Une solution innovante: couvrir les barrages de panneaux solaires
Face à cette problématique, une solution innovante émerge: l’installation de centrales solaires flottantes à la surface des retenues d’eau. Cette technologie, déjà utilisée dans plusieurs pays comme la Chine, l’Inde, le Portugal ou le Japon, permettrait à la fois de réduire l’évaporation et de produire de l’électricité verte.
«C’est une solution très en vogue. Une expérience pilote est déjà en cours dans le nord du pays», indique Charafat Afilal. Il s’agit de la construction d’une centrale solaire flottante d’une puissance de 13 mégawatts sur le barrage de Oued Rmel, destinée à alimenter en électricité propre le complexe portuaire de Tanger Med. La mise en service est prévue pour le second semestre de 2025.
Des avantages réels, mais un coût non négligeable
Si cette technologie présente de nombreux atouts -réduction de l’évaporation, production d’énergie renouvelable, meilleure efficacité des panneaux grâce à la fraîcheur de l’eau-, elle nécessite des investissements importants.

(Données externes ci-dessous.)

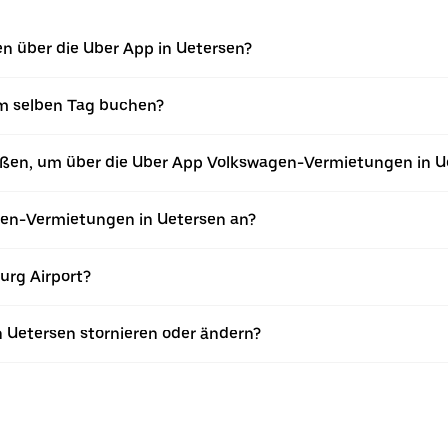
n über die Uber App in Uetersen?
m selben Tag buchen?
ießen, um über die Uber App Volkswagen-Vermietungen in 
en-Vermietungen in Uetersen an?
rg Airport?
 Uetersen stornieren oder ändern?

Selon les estimations, le coût initial d’une centrale flottante est 20 à 30% plus élevé que celui d’une centrale terrestre classique. À cela s’ajoutent des exigences techniques spécifiques: structures flottantes résistantes aux vents, adaptation aux variations du niveau d’eau, entretien régulier pour lutter contre la corrosion ou les algues.
Un enjeu stratégique pour la sécurité hydrique du Maroc
Alors que les épisodes de sécheresse se multiplient et que le climat devient plus extrême, la préservation des ressources en eau devient un enjeu stratégique. Si la solution des panneaux solaires flottants semble prometteuse, elle devra s’inscrire dans une vision intégrée de gestion de l’eau, mêlant efficacité énergétique, adaptation climatique et préservation des écosystèmes.